Global Future Institute sudah mengingatkan tren global ini jauh-jauh hari. Dalam Executive Summary Seminar Terbatas Global Future Institute (GFI) pada 30 April 2019 lalu, Para narasumber dan peserta aktif bersepakat bahwa berakhirnya Perjanjian Intermediate Range Nuclear Forces (INF) atau Perjanjian Senjata Nuklir Jarak Menengah sejak awal Februari lalu, berpotensi untuk semakin meningkatkan perlombaan senjata nuklir di kawasan Asia Timur maupun Asia Tenggara, yang mana Indonesia termasuk di dalamnya.

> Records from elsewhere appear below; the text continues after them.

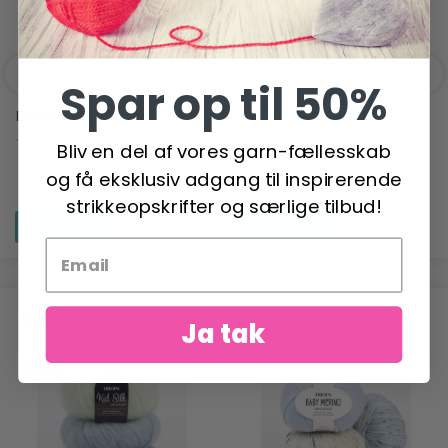
Spar op til 50%
DROPS PARIS
DROPS SKY
12,95 DKK
34,95 DKK
Bliv en del af vores garn-fællesskab
og få eksklusiv adgang til inspirerende
strikkeopskrifter og særlige tilbud!
Se produktet
Se produktet
ANBEFALET TIL DIG
Ja tak
-6%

Para narasumber dan peserta seminar juga berpandangan, bahwa potensi meningkatnya perlombaan senjata nuklir di Asia Timur dan Asia Tenggara, ditandai oleh tiga kejadian penting. Penempatan dan Pemasangan THAAD) di Korea Selatan, yang oleh para pakar studi strategi-keamanan merupakan upaya AS untuk mendeteksi aktivitas operasi militer Cina di daerah perbatasannya dengan Korea Utara. Sehingga akan memicu Cina untuk meningkatkan postur militernya secara lebih agresif.

Kedua, AS dengan dalih untuk latihan militer bersama dengan negara-negara sekutunya, telah mengirim pesawat pembom B-52 dan B52H, yang bermuatan senjata nuklir, ke atas perairan Laut Cina Selatan, di kawasan Asia Tenggara.

Ketiga, semakin agresifnya AS mendukung dan memfasilitasi negara-negara Asia yang termasuk sekutu strategisnya, peningkatan dan pengembangan senjata nuklirnya. Seperti Jepang, Taiwan, dan Korea Selatan. Dengan kata lain, AS akan menempatkan penempatan sistem pertahanan antirudal THAAD bukan saja di Korea Selatan, melainkan juga di Jepang, Taiwan dan Singapura.

Apa lagi dengan dirilisnya the US National Security Document pada akhir 2016 lalu, yang mana pemerintahan Presiden Donald Trump menetapkan Cina, Rusia, Iran dan Korea Utara sebagai musuh utama dalam persaingan global saat ini, kiranya juga harus menjadi fokus perhatian Indonesia dan negara-negara di kawasa Asia Tenggara (ASEAN). Bahwa dunia internasional saat ini tidak dalam situasi yang aman-aman saja.

Oleh sebab itu, Indonesia, dalam hal ini beserta seluruh komponen bangsa, khususnya para stakeholders kebijakan luar negeri, sudah saatnya mengingatkan pemerintah mengenai kemungkinan AS maupun sekutu-sekutunya di Asia Timur dan Asia Tenggara, untuk meningkatkan eskalasi konflik di kawassan ini. Yang mana membawa akibat semakin meningkatnya proliferasi senjata nuklir khususnya di Asia Tenggara. Apalagi jika benar Singapura akan dijadikan sasaran penempatan THAAD dengan dalih untuk menghadapi Cina.

Hendrajit, Pengkaji Geopolitik, Global Future Institute.